Neurodevelopmental disorders (NDD) are a large body of disorders that together affect 1 in 6 children in the U.S. (Center for Disease Control and Prevention). They are characterized by deficits in communication, cognition, attention, socialization and behavior. Abnormalities in sensory processing are also prevalent, and may underlie higher-order processing such as multisensory integration and perception. Determining a root cause in any one NDD is conflated by the multiplicity of brain regions affected, divergence of behavioral outcome measures in animal models and humans, and the multiple mechanistic underpinnings.

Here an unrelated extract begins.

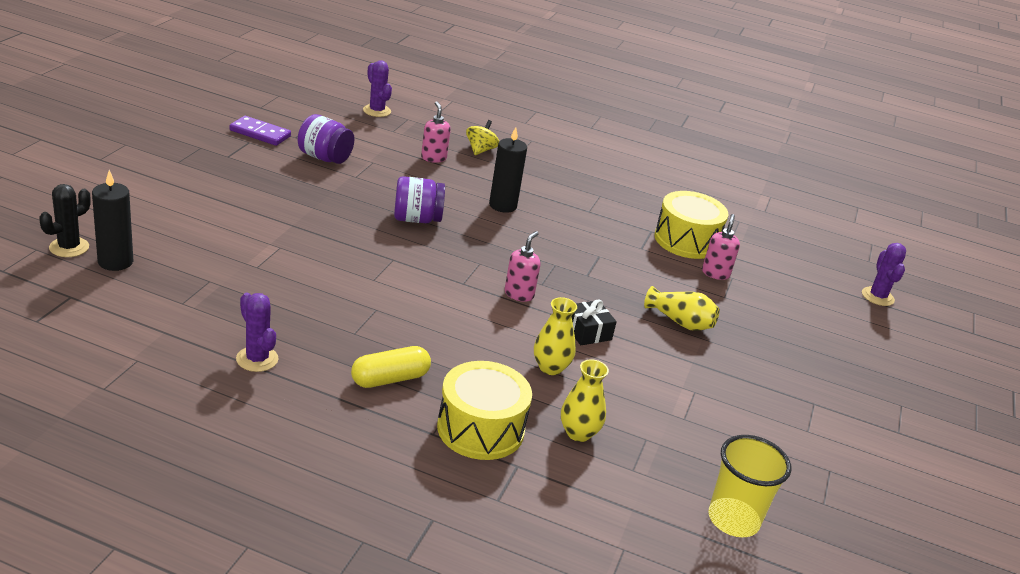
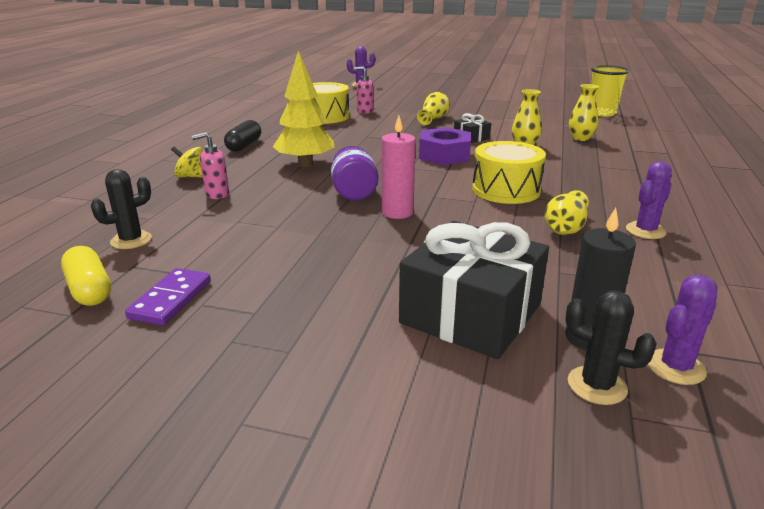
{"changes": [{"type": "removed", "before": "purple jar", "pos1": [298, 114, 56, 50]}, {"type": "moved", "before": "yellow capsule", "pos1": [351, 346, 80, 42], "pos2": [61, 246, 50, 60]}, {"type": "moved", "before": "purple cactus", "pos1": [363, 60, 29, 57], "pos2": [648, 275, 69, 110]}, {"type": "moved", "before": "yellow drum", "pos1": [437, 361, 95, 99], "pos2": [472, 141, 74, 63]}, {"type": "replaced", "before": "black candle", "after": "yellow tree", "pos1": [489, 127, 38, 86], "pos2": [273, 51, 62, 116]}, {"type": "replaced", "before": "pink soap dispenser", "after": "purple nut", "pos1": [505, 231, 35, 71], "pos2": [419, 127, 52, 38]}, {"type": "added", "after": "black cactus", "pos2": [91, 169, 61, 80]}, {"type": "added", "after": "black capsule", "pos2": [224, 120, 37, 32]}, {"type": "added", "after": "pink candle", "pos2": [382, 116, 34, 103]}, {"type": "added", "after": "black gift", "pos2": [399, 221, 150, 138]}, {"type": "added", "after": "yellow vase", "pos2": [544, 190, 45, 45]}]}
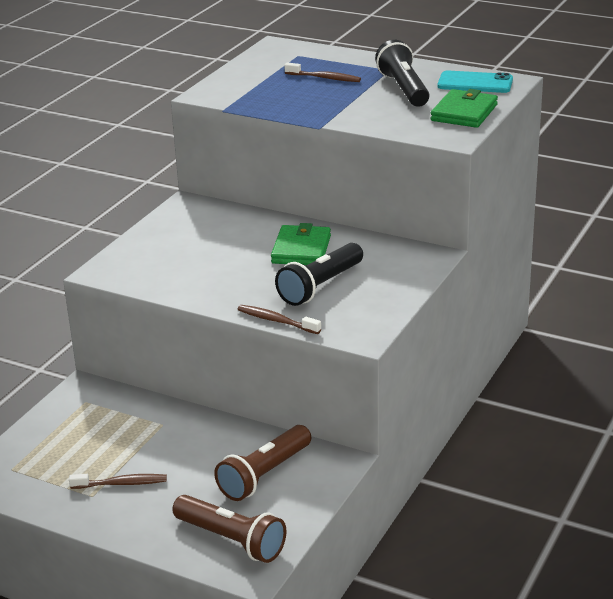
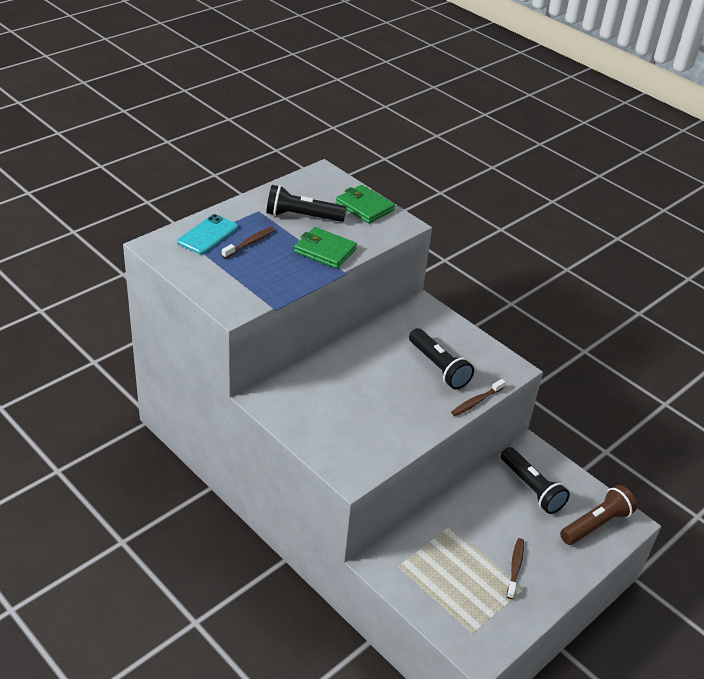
{"changes": [{"type": "recoloured", "before": "brown flashlight", "after": "black flashlight", "pos1": [214, 425, 97, 76], "pos2": [501, 447, 69, 67]}, {"type": "moved", "before": "green wallet", "pos1": [271, 223, 60, 42], "pos2": [294, 227, 63, 42]}, {"type": "moved", "before": "turquoise phone", "pos1": [438, 71, 75, 22], "pos2": [177, 214, 61, 40]}]}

Targeting basic sensory processing in NDD is an approach that may address some of these problems. Sensory processing deficits, including auditory, somatosensory, motor and visual, are common in NDDs. While sensory processing may seem far removed from a concept like behavior or socialization, basic sensory processing does serve as the foundation for cognition. Sensory information is relayed to multisensory and emotion-regulation regions of the brain which allow organisms to associate emotional states and salience to sensory information. Learning and memory events such as operant or appetitive conditioning induce stable modifications of processing in sensory regions of the brain, while loss of sensory function can affect working memory and attention. This indicates that disordered sensory processing in fact can affect an organism on multiple levels of function. Understanding the development of basic sensory processing and targeting specific developmental mechanisms may rescue processing deficits in NDD, with the potential for improvements in perception and ‘higher-order’ cognition.
In this series of studies, I focused on the auditory system and sought to increase our understanding of auditory cortex development, and its implications for adult behaviors in a fragile X Syndrome (FXS) mouse model. I discovered the developmental expression patterns of an array of proteins in both early and adult auditory cortex. I discovered differential regulation of proteins within sub-regions of auditory cortex in response to developmental plasticity. I further discovered that dysregulation of these same proteins in adult FXS mice impairs memory formation. Results point to a particular role for perineuronal nets in auditory cortex development and in adult plasticity.